Assuming this is genuine, it is too little too late.
Nokia needed someone to come and say this before the decided to jump ship.
Its staggering to think of how many resources nokia have, and how little and slowly they've innovated. Nokia has been falling behind for a long time.
One thing I always found disheartening was their desire to compete against themselves, and ignore others, as illustrated by them releasing an older version of symbian for their business phones, while using the new symbian for their media phones, but it seemed there was no place to get 'the best' nokia. It was always a choice, but one that didn't seem to have an easily identifiable consumer flagship. Just N's and E's and everything in between.
Right. It's totally too little too late. Getting a billion dollars from Microsoft and using their ecosystem may be their best option at this point to get in the game again. Otherwise, they have too much ground to catch up in too little time.
Why do you think that MS will help? Microsoft has no established "ecosystem"; not in the mobile phone world, at least. How does allying yourself with the aspirational #3 player in a two-player market help you catch up?
While Android is doing well there are a LOT more Android phones and competitors. I suspect they went to Google and said, "we need to be the premiere OEM" and Google said, "screw you."
Then they looked at tech roadmap and maybe thought by end of year WP7 looks as good, if not better, than Android. They won't have a phone ready by then anyways, so the fact that WP7 is behind Android now isn't as big of a deal.
And if MS said, you're our premiere partner and we'll even give you a payout on phones sold... then it's a no-brainer.
Based on what MS showed today at MWC, this race tightens up, not spreads out.

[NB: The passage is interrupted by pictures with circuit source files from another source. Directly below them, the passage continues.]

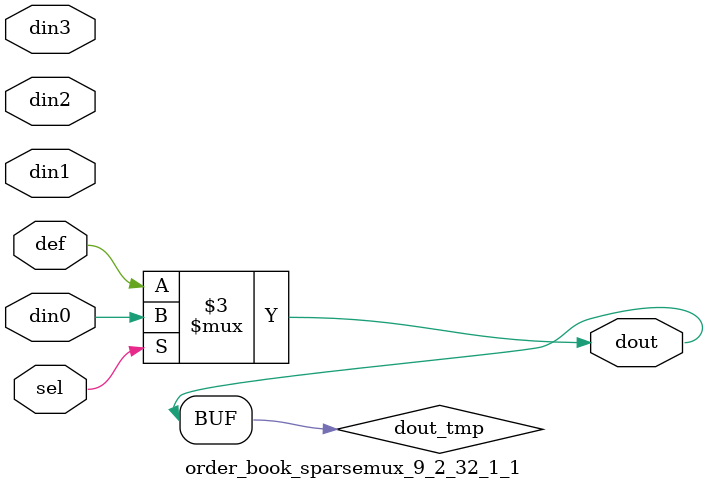
<source format=v>
`timescale 1ns / 1ps

module order_book_sparsemux_9_2_32_1_1 (din0,din1,din2,din3,def,sel,dout);

parameter din0_WIDTH = 1;

parameter din1_WIDTH = 1;

parameter din2_WIDTH = 1;

parameter din3_WIDTH = 1;

parameter def_WIDTH = 1;
parameter sel_WIDTH = 1;
parameter dout_WIDTH = 1;

parameter [sel_WIDTH-1:0] CASE0 = 1;

parameter [sel_WIDTH-1:0] CASE1 = 1;

parameter [sel_WIDTH-1:0] CASE2 = 1;

parameter [sel_WIDTH-1:0] CASE3 = 1;

parameter ID = 1;
parameter NUM_STAGE = 1;



input [din0_WIDTH-1:0] din0;

input [din1_WIDTH-1:0] din1;

input [din2_WIDTH-1:0] din2;

input [din3_WIDTH-1:0] din3;

input [def_WIDTH-1:0] def;
input [sel_WIDTH-1:0] sel;

output [dout_WIDTH-1:0] dout;



reg [dout_WIDTH-1:0] dout_tmp;


always @ (*) begin
(* parallel_case *) case (sel)
    
    CASE0 : dout_tmp = din0;
    
    CASE1 : dout_tmp = din1;
    
    CASE2 : dout_tmp = din2;
    
    CASE3 : dout_tmp = din3;
    
    default : dout_tmp = def;
endcase
end


assign dout = dout_tmp;



endmodule

</source>
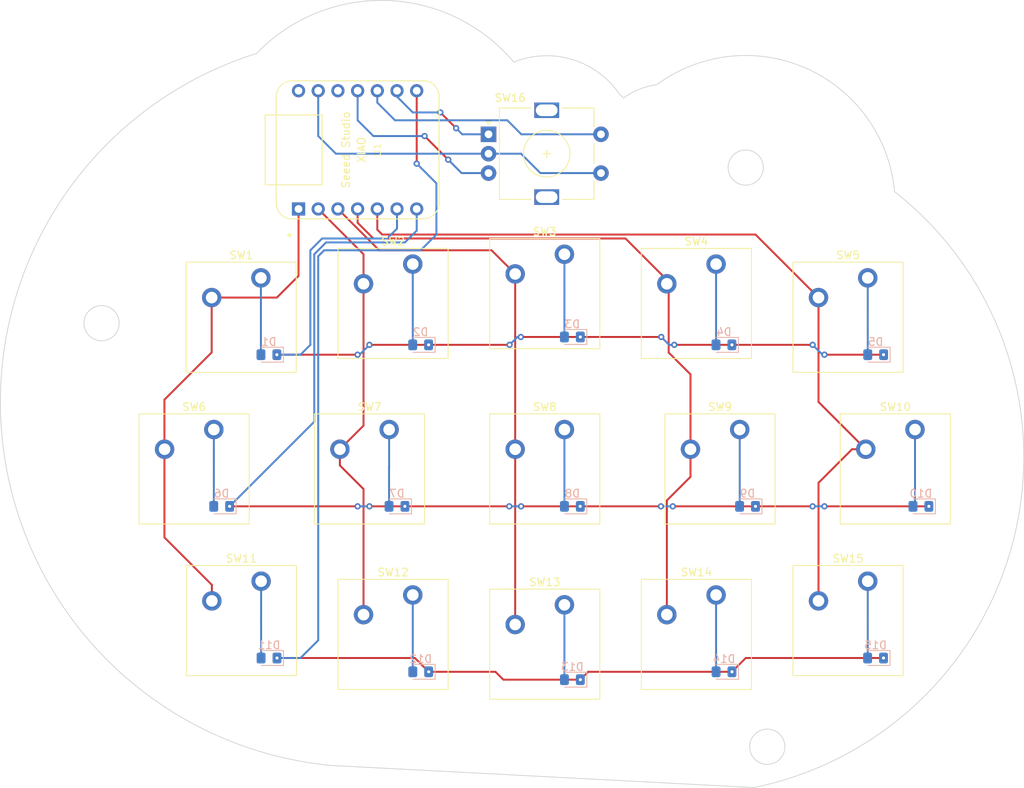
<source format=kicad_pcb>
(kicad_pcb
	(version 20240108)
	(generator "pcbnew")
	(generator_version "8.0")
	(general
		(thickness 1.6)
		(legacy_teardrops no)
	)
	(paper "A4")
	(layers
		(0 "F.Cu" signal)
		(31 "B.Cu" signal)
		(32 "B.Adhes" user "B.Adhesive")
		(33 "F.Adhes" user "F.Adhesive")
		(34 "B.Paste" user)
		(35 "F.Paste" user)
		(36 "B.SilkS" user "B.Silkscreen")
		(37 "F.SilkS" user "F.Silkscreen")
		(38 "B.Mask" user)
		(39 "F.Mask" user)
		(40 "Dwgs.User" user "User.Drawings")
		(41 "Cmts.User" user "User.Comments")
		(42 "Eco1.User" user "User.Eco1")
		(43 "Eco2.User" user "User.Eco2")
		(44 "Edge.Cuts" user)
		(45 "Margin" user)
		(46 "B.CrtYd" user "B.Courtyard")
		(47 "F.CrtYd" user "F.Courtyard")
		(48 "B.Fab" user)
		(49 "F.Fab" user)
		(50 "User.1" user)
		(51 "User.2" user)
		(52 "User.3" user)
		(53 "User.4" user)
		(54 "User.5" user)
		(55 "User.6" user)
		(56 "User.7" user)
		(57 "User.8" user)
		(58 "User.9" user)
	)
	(setup
		(pad_to_mask_clearance 0)
		(allow_soldermask_bridges_in_footprints no)
		(pcbplotparams
			(layerselection 0x00010fc_ffffffff)
			(plot_on_all_layers_selection 0x0000000_00000000)
			(disableapertmacros no)
			(usegerberextensions no)
			(usegerberattributes yes)
			(usegerberadvancedattributes yes)
			(creategerberjobfile yes)
			(dashed_line_dash_ratio 12.000000)
			(dashed_line_gap_ratio 3.000000)
			(svgprecision 4)
			(plotframeref no)
			(viasonmask no)
			(mode 1)
			(useauxorigin no)
			(hpglpennumber 1)
			(hpglpenspeed 20)
			(hpglpendiameter 15.000000)
			(pdf_front_fp_property_popups yes)
			(pdf_back_fp_property_popups yes)
			(dxfpolygonmode yes)
			(dxfimperialunits yes)
			(dxfusepcbnewfont yes)
			(psnegative no)
			(psa4output no)
			(plotreference yes)
			(plotvalue yes)
			(plotfptext yes)
			(plotinvisibletext no)
			(sketchpadsonfab no)
			(subtractmaskfromsilk no)
			(outputformat 1)
			(mirror no)
			(drillshape 1)
			(scaleselection 1)
			(outputdirectory "")
		)
	)
	(net 0 "")
	(net 1 "Net-(D1-A)")
	(net 2 "ROW0")
	(net 3 "Net-(D2-A)")
	(net 4 "Net-(D3-A)")
	(net 5 "Net-(D4-A)")
	(net 6 "Net-(D5-A)")
	(net 7 "Net-(D6-A)")
	(net 8 "ROW1")
	(net 9 "Net-(D7-A)")
	(net 10 "Net-(D8-A)")
	(net 11 "Net-(D9-A)")
	(net 12 "Net-(D10-A)")
	(net 13 "ROW2")
	(net 14 "Net-(D11-A)")
	(net 15 "Net-(D12-A)")
	(net 16 "Net-(D13-A)")
	(net 17 "Net-(D14-A)")
	(net 18 "Net-(D15-A)")
	(net 19 "COL1")
	(net 20 "COL2")
	(net 21 "COL3")
	(net 22 "COL4")
	(net 23 "COL0")
	(net 24 "GND")
	(net 25 "EC11A")
	(net 26 "EC11SW")
	(net 27 "EC11B")
	(net 28 "VCC")
	(net 29 "3V3")
	(footprint "Switch_Keyboard_Cherry_MX:SW_Cherry_MX_PCB_1.00u" (layer "F.Cu") (at 179.578 99.822))
	(footprint "Switch_Keyboard_Cherry_MX:SW_Cherry_MX_PCB_1.00u" (layer "F.Cu") (at 95.25 119.38))
	(footprint "Seeed Studio XIAO Series Library:XIAO-Generic-Thruhole-14P-2.54-21X17.8MM" (layer "F.Cu") (at 110.236 58.674 90))
	(footprint "Switch_Keyboard_Cherry_MX:SW_Cherry_MX_PCB_1.00u" (layer "F.Cu") (at 95.2246 80.264))
	(footprint "Switch_Keyboard_Cherry_MX:SW_Cherry_MX_PCB_1.00u" (layer "F.Cu") (at 153.924 121.158))
	(footprint "Switch_Keyboard_Cherry_MX:SW_Cherry_MX_PCB_1.00u" (layer "F.Cu") (at 156.972 99.822))
	(footprint "Switch_Keyboard_Cherry_MX:SW_Cherry_MX_PCB_1.00u" (layer "F.Cu") (at 173.482 80.264))
	(footprint "Rotary_Encoder:RotaryEncoder_Alps_EC11E-Switch_Vertical_H20mm" (layer "F.Cu") (at 127.12 56.67))
	(footprint "Switch_Keyboard_Cherry_MX:SW_Cherry_MX_PCB_1.00u" (layer "F.Cu") (at 111.76 99.822))
	(footprint "Switch_Keyboard_Cherry_MX:SW_Cherry_MX_PCB_1.00u" (layer "F.Cu") (at 89.154 99.822))
	(footprint "Switch_Keyboard_Cherry_MX:SW_Cherry_MX_PCB_1.00u" (layer "F.Cu") (at 134.366 99.822))
	(footprint "Switch_Keyboard_Cherry_MX:SW_Cherry_MX_PCB_1.00u" (layer "F.Cu") (at 114.808 121.158))
	(footprint "Switch_Keyboard_Cherry_MX:SW_Cherry_MX_PCB_1.00u" (layer "F.Cu") (at 114.808 78.486))
	(footprint "Switch_Keyboard_Cherry_MX:SW_Cherry_MX_PCB_1.00u" (layer "F.Cu") (at 173.482 119.38))
	(footprint "Switch_Keyboard_Cherry_MX:SW_Cherry_MX_PCB_1.00u" (layer "F.Cu") (at 134.366 77.216))
	(footprint "Switch_Keyboard_Cherry_MX:SW_Cherry_MX_PCB_1.00u" (layer "F.Cu") (at 134.366 122.428))
	(footprint "Switch_Keyboard_Cherry_MX:SW_Cherry_MX_PCB_1.00u" (layer "F.Cu") (at 153.924 78.486))
	(footprint "Diode_SMD:D_0805_2012Metric_Pad1.15x1.40mm_HandSolder" (layer "B.Cu") (at 118.364 83.82 180))
	(footprint "Diode_SMD:D_0805_2012Metric_Pad1.15x1.40mm_HandSolder" (layer "B.Cu") (at 115.316 104.648 180))
	(footprint "Diode_SMD:D_0805_2012Metric_Pad1.15x1.40mm_HandSolder" (layer "B.Cu") (at 137.931 82.804 180))
	(footprint "Diode_SMD:D_0805_2012Metric_Pad1.15x1.40mm_HandSolder" (layer "B.Cu") (at 98.797 85.09 180))
	(footprint "Diode_SMD:D_0805_2012Metric_Pad1.15x1.40mm_HandSolder" (layer "B.Cu") (at 157.489 125.984 180))
	(footprint "Diode_SMD:D_0805_2012Metric_Pad1.15x1.40mm_HandSolder" (layer "B.Cu") (at 182.88 104.648 180))
	(footprint "Diode_SMD:D_0805_2012Metric_Pad1.15x1.40mm_HandSolder"
		(layer "B.Cu")
		(uuid "386eadcf-a821-4230-bc9b-9a857b0cd20c")
		(at 98.815 124.206 180)
		(descr "Diode SMD 0805 (2012 Metric), square (rectangular) end terminal, IPC_7351 nominal, (Body size source: https://docs.google.com/spreadsheets/d/1BsfQQcO9C6DZCsRaXUlFlo91Tg2WpOkGARC1WS5S8t0/edit?usp=sharing), generated with kicad-footprint-generator")
		(tags "diode handsolder")
		(property "Reference" "D11"
			(at 0 1.65 0)
			(layer "B.SilkS")
			(uuid "29d59465-0af9-426d-8bc0-012afe2a6732")
			(effects
				(font
					(size 1 1)
					(thickness 0.15)
				)
				(justify mirror)
			)
		)
		(property "Value" "D"
			(at 0 -1.65 0)
			(layer "B.Fab")
			(uuid "a52df67d-e581-4350-809e-283d4185e04c")
			(effects
				(font
					(size 1 1)
					(thickness 0.15)
				)
				(justify mirror)
			)
		)
		(property "Footprint" "Diode_SMD:D_0805_2012Metric_Pad1.15x1.40mm_HandSolder"
			(at 0 0 0)
			(unlocked yes)
			(layer "B.Fab")
			(hide yes)
			(uuid "f7ff1d2b-8bac-4b32-b853-62712b83083b")
			(effects
				(font
					(size 1.27 1.27)
					(thickness 0.15)
				)
				(justify mirror)
			)
		)
... [76535 chars truncated]
</source>
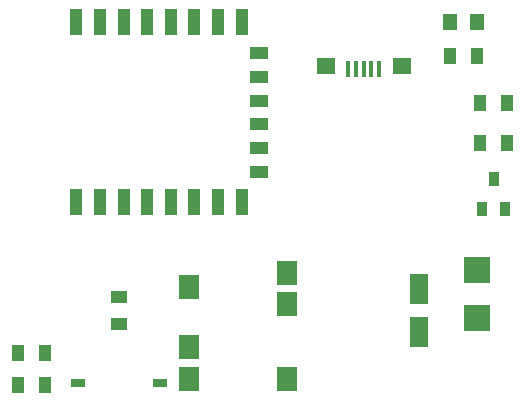
<source format=gtp>
G04 Layer_Color=8421504*
%FSTAX24Y24*%
%MOIN*%
G70*
G01*
G75*
%ADD10R,0.0630X0.1024*%
%ADD11R,0.0906X0.0900*%
%ADD13R,0.0157X0.0532*%
%ADD14R,0.0630X0.0551*%
%ADD15R,0.0394X0.0550*%
%ADD16R,0.0500X0.0550*%
%ADD17R,0.0335X0.0472*%
%ADD18R,0.0472X0.0315*%
%ADD19R,0.0550X0.0394*%
%ADD20R,0.0394X0.0886*%
%ADD21R,0.0591X0.0394*%
%ADD22R,0.0689X0.0787*%
D10*
X06253Y013251D02*
D03*
Y014669D02*
D03*
D11*
X06449Y01372D02*
D03*
Y01532D02*
D03*
D13*
X061212Y022007D02*
D03*
X060956D02*
D03*
X0607D02*
D03*
X060444D02*
D03*
X060188D02*
D03*
D14*
X06196Y022095D02*
D03*
X05944D02*
D03*
D15*
X06458Y02086D02*
D03*
X06548D02*
D03*
X06548Y01953D02*
D03*
X06458D02*
D03*
X04919Y01147D02*
D03*
X05009D02*
D03*
X04919Y01255D02*
D03*
X05009D02*
D03*
X06356Y02243D02*
D03*
X06446D02*
D03*
D16*
X06357Y02358D02*
D03*
X06447D02*
D03*
D17*
X064656Y017348D02*
D03*
X0654Y01735D02*
D03*
X06503Y018332D02*
D03*
D18*
X051162Y01155D02*
D03*
X053918D02*
D03*
D19*
X052545Y01441D02*
D03*
Y01351D02*
D03*
D20*
X056632Y023562D02*
D03*
X055844D02*
D03*
X055057D02*
D03*
X05427D02*
D03*
X053482D02*
D03*
X052695D02*
D03*
X051907D02*
D03*
X05112D02*
D03*
Y017558D02*
D03*
X051907D02*
D03*
X052695D02*
D03*
X053482D02*
D03*
X05427D02*
D03*
X055057D02*
D03*
X055844D02*
D03*
X056632D02*
D03*
D21*
X057222Y018591D02*
D03*
Y019379D02*
D03*
Y020166D02*
D03*
Y020953D02*
D03*
Y021741D02*
D03*
Y022528D02*
D03*
D22*
X054867Y014743D02*
D03*
Y012755D02*
D03*
Y011672D02*
D03*
X058155D02*
D03*
Y014172D02*
D03*
Y015196D02*
D03*
M02*

</source>
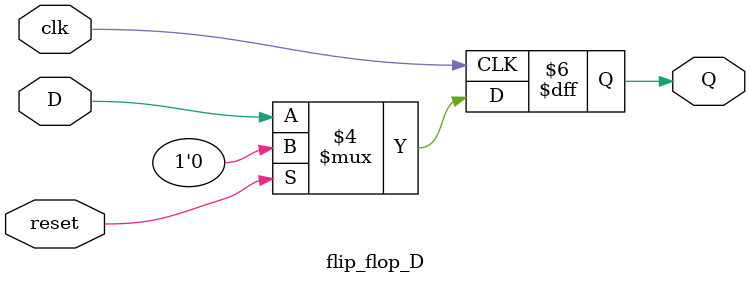
<source format=v>
module flip_flop_D(clk, D, reset, Q);
    input clk, D, reset;
    output reg Q;
    
    always @(posedge clk)
    begin
        if(reset==1'b1)
              Q <= 1'b0; 
        else 
              Q <= D; 
    end
endmodule
</source>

Google has worked tightly with all major Android phone manufacturers to release at least one important product. They've also helped other manufacturers do the same, like some in India. I'm sure they would've helped Nokia to get off the ground as well and get their sh*t together. It's in Google's best interest that every manufacturer impresses with their Android phones, don't you think?
The guy above is right. If Android is the next Windows 95, which brings all manufacturers under it (I believe it is), then no matter whether Nokia likes it or not, choosing another OS would kill it, once it fails.
By the time Nokia helps WP7 capture 10% of the smartphone market, let's say by end of 2012, Android will reach 50-60%. There's no way WP7 can fight that back once Android reaches there.
The inevitable conclusion is that Microsoft is not playing to win. It's playing to create confusion in the mobile market so that its disruption of the PC market - and of its most profitable product lines - takes longer to happen.
When I said "ecosystem" I meant a modern mobile platform with all the pieces needed to compete in the current market. Yes, they don't have mobile users right now, but they will be able to graft users from other markets that they own. The phone world can't be completely separated from other platforms.
Its staggering to think of how many resources nokia have, and how little and slowly they've innovated. Nokia has been falling behind for a long time. One thing I always found disheartening was their desire to compete against themselves, and ignore others, as illustrated by them releasing an older version of symbian for their business phones, while using the new symbian for their media phones, but it seemed there was no place to get 'the best' nokia. It was always a choice, but one that didn't seem to have an easily identifiable consumer flagship. Just N's and E's and everything in between.